Abstract

Objective To study the clinicoradiographic features of pachymeningeal involvement in neurosarcoidosis and its evolution over time in response to treatment. Background Meningeal inflammation is one of the most common forms of neurosarcoidosis, occurring in 16-69% of affected patients. While the clinical and radiographic features of leptomeningitis in neurosarcoidosis are well known, those of pachymeningitis are far less clear. Design/Methods Patients with a diagnosis of neurosarcoidosis seen at Emory University [01/2011-8/2021] were included if pachymeningeal involvement was evident by MRI and the patient's sarcoidosis was pathologically confirmed (from a neural or extraneural site). Results 26/215 (12.1%) patients with neurosarcoidosis qualified for inclusion.

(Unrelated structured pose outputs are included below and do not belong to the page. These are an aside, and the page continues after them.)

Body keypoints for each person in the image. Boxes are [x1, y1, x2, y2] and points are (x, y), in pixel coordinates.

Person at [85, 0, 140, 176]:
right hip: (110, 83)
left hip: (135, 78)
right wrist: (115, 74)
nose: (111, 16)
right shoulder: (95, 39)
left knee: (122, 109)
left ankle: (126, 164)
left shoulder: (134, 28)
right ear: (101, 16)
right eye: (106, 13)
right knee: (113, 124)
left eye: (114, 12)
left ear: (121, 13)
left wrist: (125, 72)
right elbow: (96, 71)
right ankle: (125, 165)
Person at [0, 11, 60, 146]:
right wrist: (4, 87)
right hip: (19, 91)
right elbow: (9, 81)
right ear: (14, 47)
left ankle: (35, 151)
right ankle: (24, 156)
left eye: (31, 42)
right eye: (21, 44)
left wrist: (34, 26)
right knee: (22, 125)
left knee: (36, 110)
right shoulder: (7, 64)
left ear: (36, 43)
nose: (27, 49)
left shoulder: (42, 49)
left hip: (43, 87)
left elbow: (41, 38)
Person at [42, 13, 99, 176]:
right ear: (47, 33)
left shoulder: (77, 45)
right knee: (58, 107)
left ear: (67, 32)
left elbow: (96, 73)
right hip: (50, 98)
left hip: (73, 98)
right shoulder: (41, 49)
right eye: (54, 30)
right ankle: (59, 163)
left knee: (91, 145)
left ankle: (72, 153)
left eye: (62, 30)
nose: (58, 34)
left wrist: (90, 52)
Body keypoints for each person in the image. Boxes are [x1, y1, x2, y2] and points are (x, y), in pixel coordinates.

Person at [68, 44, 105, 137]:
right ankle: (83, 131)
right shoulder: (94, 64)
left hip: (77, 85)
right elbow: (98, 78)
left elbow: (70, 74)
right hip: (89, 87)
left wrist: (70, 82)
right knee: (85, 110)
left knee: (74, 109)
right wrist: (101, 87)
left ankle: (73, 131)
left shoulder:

Pathological confirmation came from neural tissue in 50%. Median age of onset was 43.5 years; most were male (16/26, 61.5%). Symptoms were primarily related to pachymeningitis in 20/26 (76.9%). Headache (19/26, 73.1%), visual dysfunction (12/26, 46.2%), and seizures (7/26, 26.9%) were the most common symptoms. All patients had cranial pachymeningitis; only a single patient undergoing spinal imaging (1/11, 9.1%) had spinal pachymeningitis. The falx cerebri (16/26, 61.5%) was the most commonly affected dural structure, but the anterior and middle cranial fossae and tentorium were frequently involved (12/26 each, 46.2%). The pachymeningeal lesions were unifocal (11/26, 42.3%) or multifocal (15/26, 57.7%) in distribution, nodular morphologically (23/25, 92.0%), and homogeneously enhancing (24/25, 96.0%). Symptomatic improvement occurred with steroids initially in 22/25 (88.0%). Ultimately, 23/26 (88.5%) required initiation of steroid-sparing immunosuppressants, including 8/26 (30.8%) eventually undergoing TNF inhibition. Pachymeningeal relapses occurred in 7/26 (26.9%). Median clinical follow-up was 48 months. Median mRS at last follow-up improved to 1.0 from 2.0 at presentation. Conclusions Sarcoid pachymeningitis often presents with headaches and visual dysfunction, usually affects the falx cerebri and anterior and middle cranial fossae, and tends to require steroid-sparing immunosuppressants. It has the potential to relapse, but the prospect for recovery is excellent.